Copy the lines below word for word, leaving out the pictures.

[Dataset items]
|---|

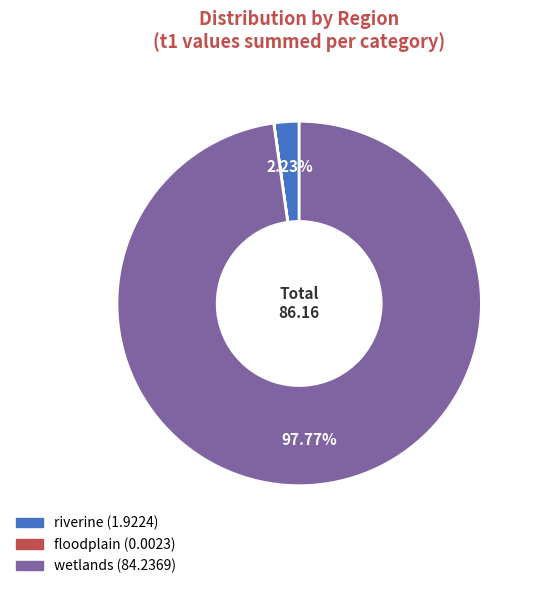

Is there a majority slice in this chart?

Yes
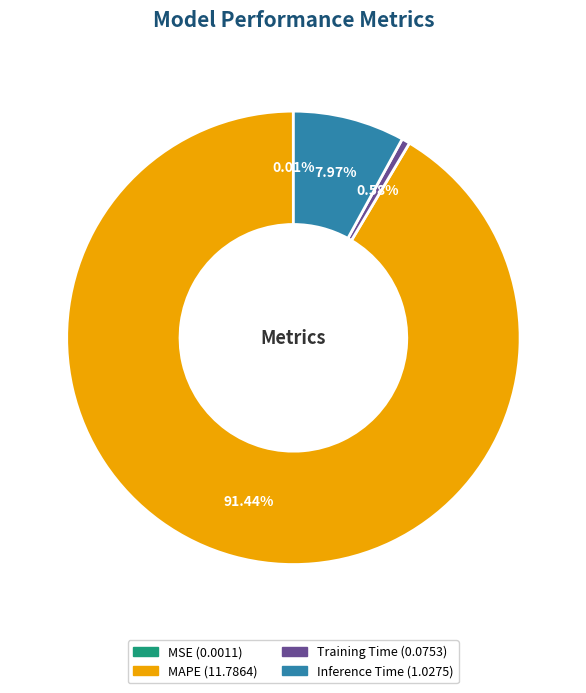

Which category has the biggest portion of the pie?

MAPE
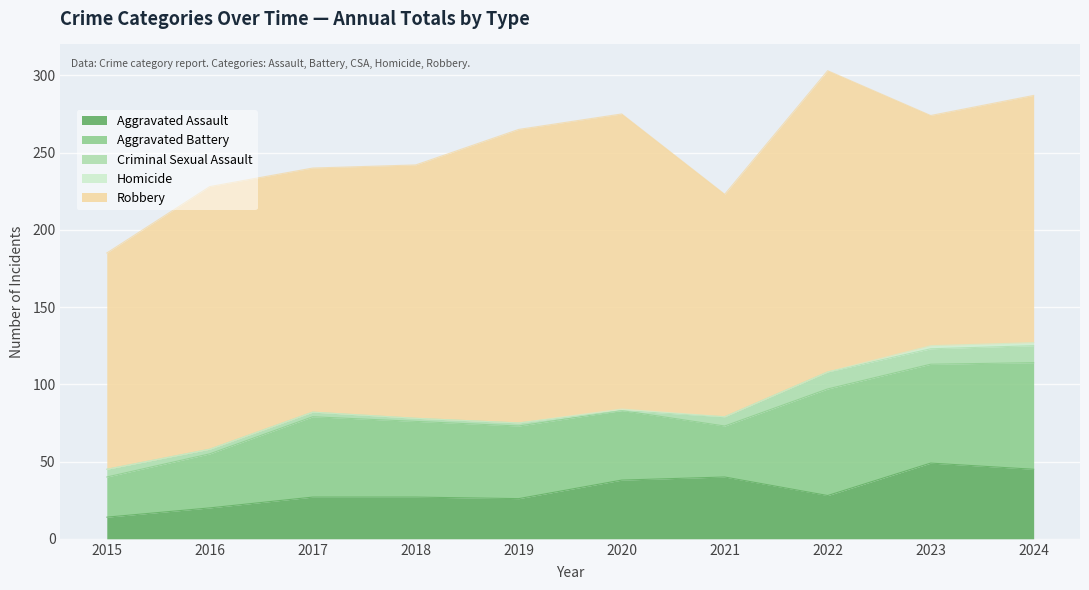

True or false: Aggravated Battery and Robbery intersect in this chart.

False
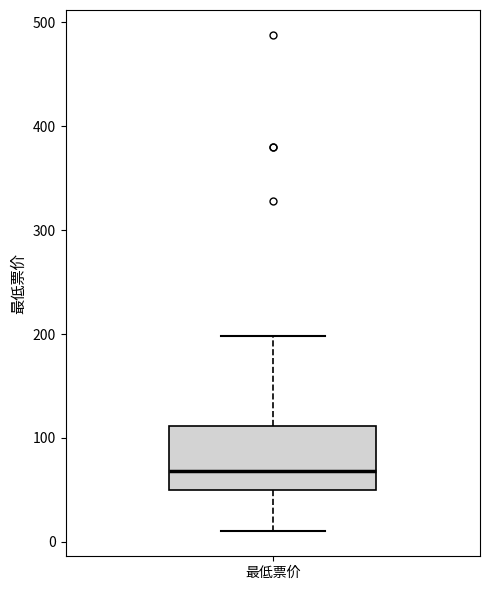

Transcribe this box plot: give where the median line is, the range the box spans, and where the two whiskers end, as read against the y-axis. The values are not printed on the chart, so give them approximately, as read against the axis.

median 70, box 50 to 110, whiskers 10 to 200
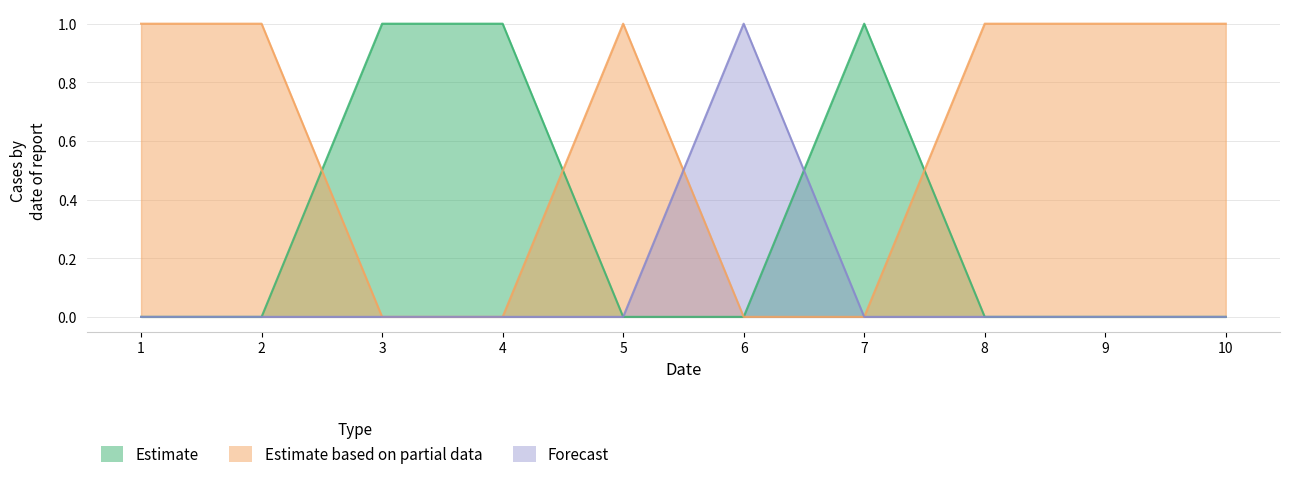

Reading left to right, transcribe all the data shown in this chart.

col_2: 0	0	1	1	0	0	1	0	0	0
col_0_raw: 1	1	0	0	1	0	0	1	1	1
col_1: 0	0	0	0	0	1	0	0	0	0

|---|

WORKED SOLUTION:
Is there a majority slice in this chart?

Yes

Which category has the biggest portion of the pie?

MAPE

True or false: Aggravated Battery and Robbery intersect in this chart.

False

Transcribe this box plot: give where the median line is, the range the box spans, and where the two whiskers end, as read against the y-axis. The values are not printed on the chart, so give them approximately, as read against the axis.

median 70, box 50 to 110, whiskers 10 to 200

Reading left to right, transcribe all the data shown in this chart.

col_2: 0	0	1	1	0	0	1	0	0	0
col_0_raw: 1	1	0	0	1	0	0	1	1	1
col_1: 0	0	0	0	0	1	0	0	0	0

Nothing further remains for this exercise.